[[ Task data, beginning ]]

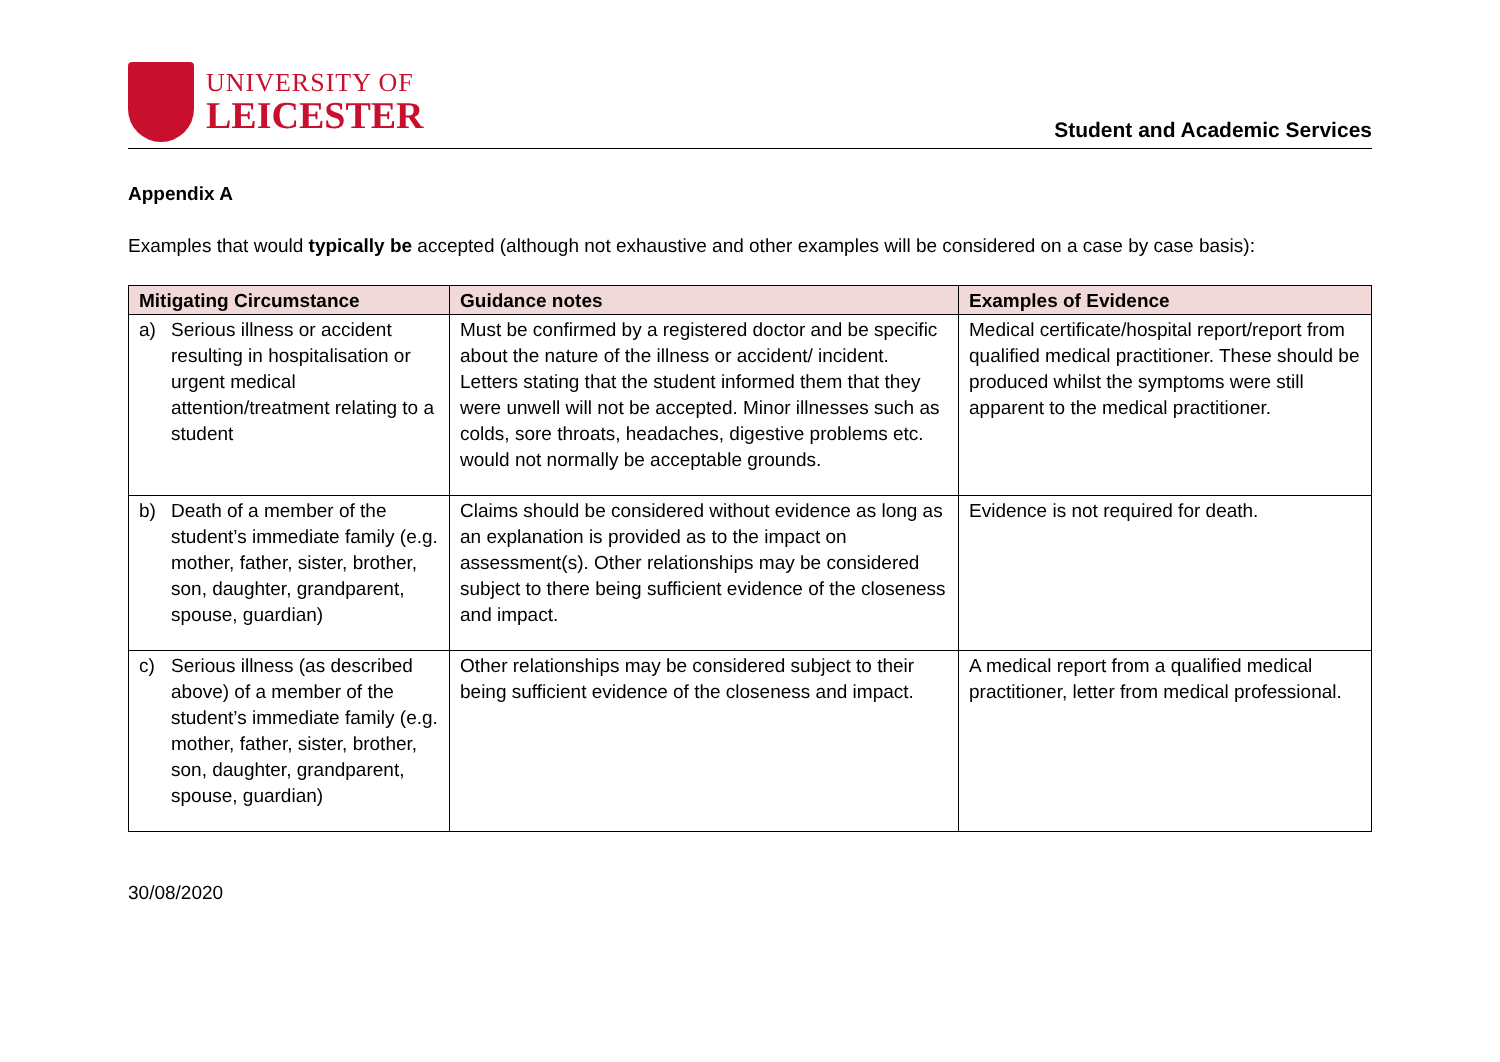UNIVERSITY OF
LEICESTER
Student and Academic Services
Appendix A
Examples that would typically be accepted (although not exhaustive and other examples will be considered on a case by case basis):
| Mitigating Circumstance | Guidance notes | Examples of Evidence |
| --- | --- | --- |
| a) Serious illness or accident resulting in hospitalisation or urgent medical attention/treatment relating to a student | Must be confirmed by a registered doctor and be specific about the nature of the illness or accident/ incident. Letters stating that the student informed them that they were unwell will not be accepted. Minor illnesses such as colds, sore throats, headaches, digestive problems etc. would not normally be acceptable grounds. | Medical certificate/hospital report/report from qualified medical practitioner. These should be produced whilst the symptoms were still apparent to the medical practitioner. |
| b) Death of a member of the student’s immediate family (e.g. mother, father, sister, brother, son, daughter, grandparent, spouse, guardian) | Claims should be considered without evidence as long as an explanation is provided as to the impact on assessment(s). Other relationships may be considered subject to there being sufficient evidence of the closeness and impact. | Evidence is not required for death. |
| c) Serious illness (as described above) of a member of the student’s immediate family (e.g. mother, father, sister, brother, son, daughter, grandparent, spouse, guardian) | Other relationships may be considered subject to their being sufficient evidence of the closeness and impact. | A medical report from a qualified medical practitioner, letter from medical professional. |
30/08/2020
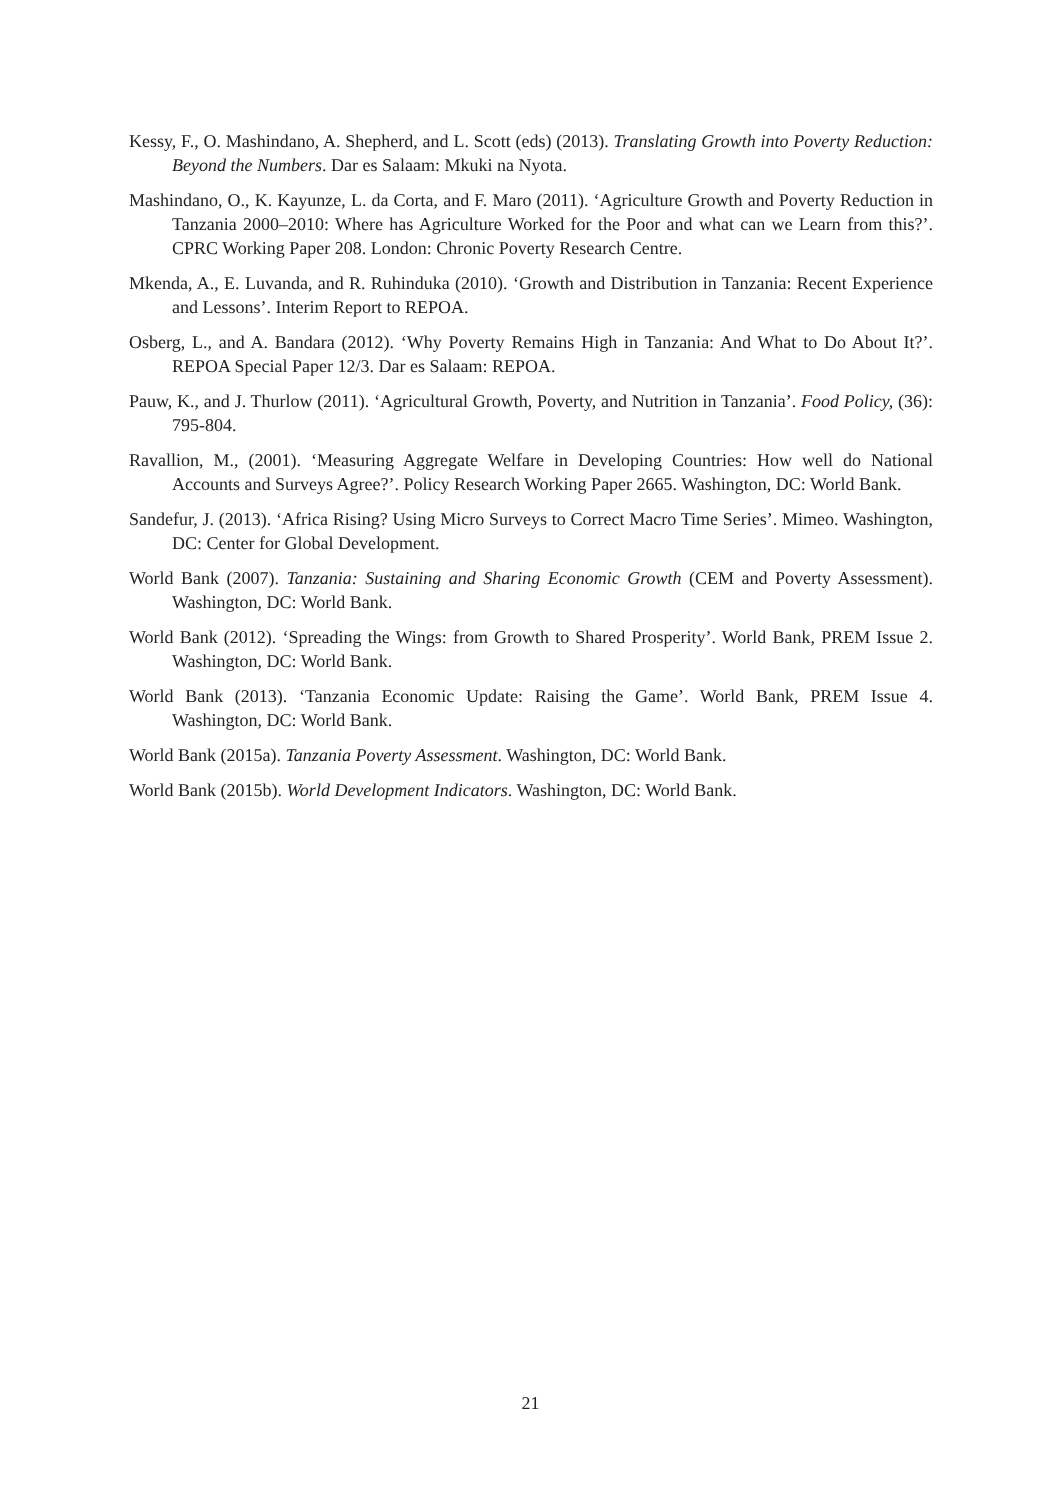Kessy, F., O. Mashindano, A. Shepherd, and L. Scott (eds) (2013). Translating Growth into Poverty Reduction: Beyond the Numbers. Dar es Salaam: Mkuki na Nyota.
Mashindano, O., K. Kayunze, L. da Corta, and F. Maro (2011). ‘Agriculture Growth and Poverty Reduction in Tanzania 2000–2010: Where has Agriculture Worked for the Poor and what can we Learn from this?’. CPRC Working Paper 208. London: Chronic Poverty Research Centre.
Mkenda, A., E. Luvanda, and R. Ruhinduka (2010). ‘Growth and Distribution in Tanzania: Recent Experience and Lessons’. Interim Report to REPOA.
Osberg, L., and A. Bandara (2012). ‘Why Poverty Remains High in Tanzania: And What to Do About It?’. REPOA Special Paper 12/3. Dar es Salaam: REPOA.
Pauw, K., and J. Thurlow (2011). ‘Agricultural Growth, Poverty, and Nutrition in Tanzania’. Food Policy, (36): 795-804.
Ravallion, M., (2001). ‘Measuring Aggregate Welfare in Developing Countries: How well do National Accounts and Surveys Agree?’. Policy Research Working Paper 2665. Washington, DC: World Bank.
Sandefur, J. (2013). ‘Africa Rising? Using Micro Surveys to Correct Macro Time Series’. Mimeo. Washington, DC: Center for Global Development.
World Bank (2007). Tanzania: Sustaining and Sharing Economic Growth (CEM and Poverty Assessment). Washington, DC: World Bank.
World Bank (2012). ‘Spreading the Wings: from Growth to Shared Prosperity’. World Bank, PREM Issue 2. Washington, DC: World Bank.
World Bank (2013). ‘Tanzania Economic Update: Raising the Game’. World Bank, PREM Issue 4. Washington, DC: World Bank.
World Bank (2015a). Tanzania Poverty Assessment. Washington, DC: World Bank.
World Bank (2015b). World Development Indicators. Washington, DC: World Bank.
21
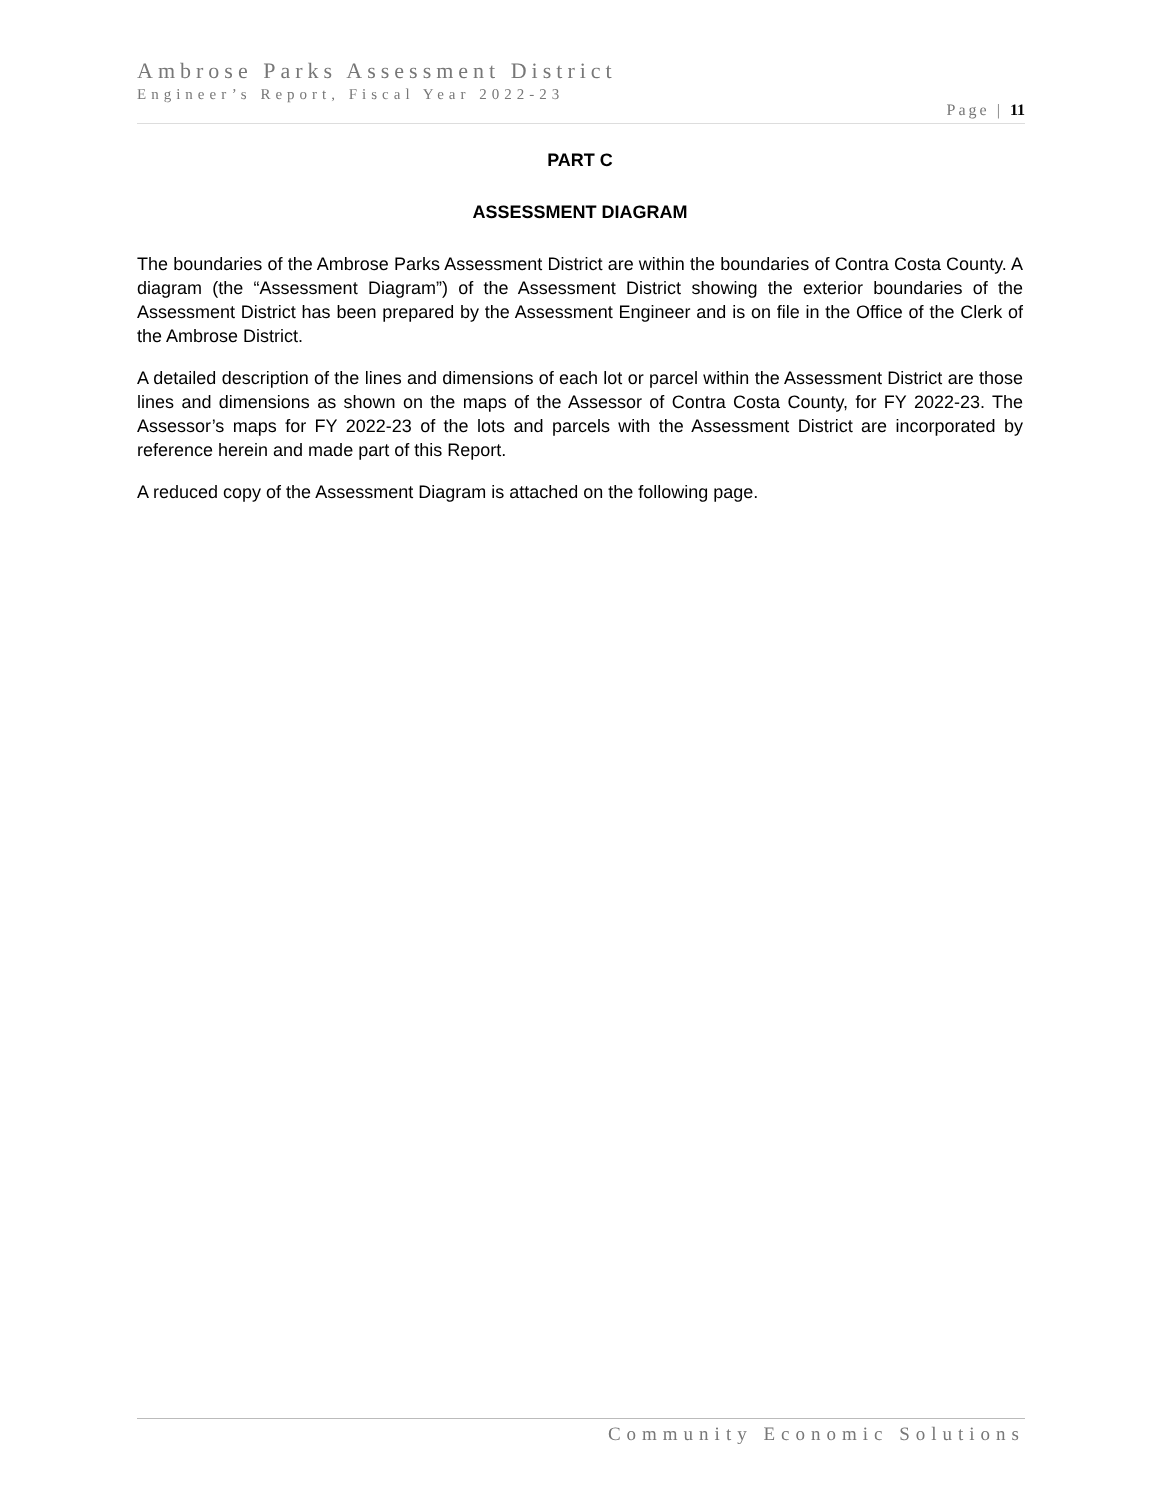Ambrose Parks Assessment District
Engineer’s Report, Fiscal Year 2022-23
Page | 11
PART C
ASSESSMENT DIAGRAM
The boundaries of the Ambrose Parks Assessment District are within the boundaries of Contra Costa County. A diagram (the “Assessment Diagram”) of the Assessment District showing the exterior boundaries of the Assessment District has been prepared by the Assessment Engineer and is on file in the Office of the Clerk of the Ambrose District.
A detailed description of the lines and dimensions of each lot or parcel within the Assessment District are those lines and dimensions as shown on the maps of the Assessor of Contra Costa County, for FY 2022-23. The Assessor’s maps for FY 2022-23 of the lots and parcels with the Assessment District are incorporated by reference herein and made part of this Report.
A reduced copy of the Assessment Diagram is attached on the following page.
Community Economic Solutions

[[ Task data, end ]]

> [The problem] Every line in the records that holds the word "Surveys" should be copied into the answer.

> [Task response]
Ravallion, M., (2001). ‘Measuring Aggregate Welfare in Developing Countries: How well do National Accounts and Surveys Agree?’. Policy Research Working Paper 2665. Washington, DC: World Bank.
Sandefur, J. (2013). ‘Africa Rising? Using Micro Surveys to Correct Macro Time Series’. Mimeo. Washington, DC: Center for Global Development.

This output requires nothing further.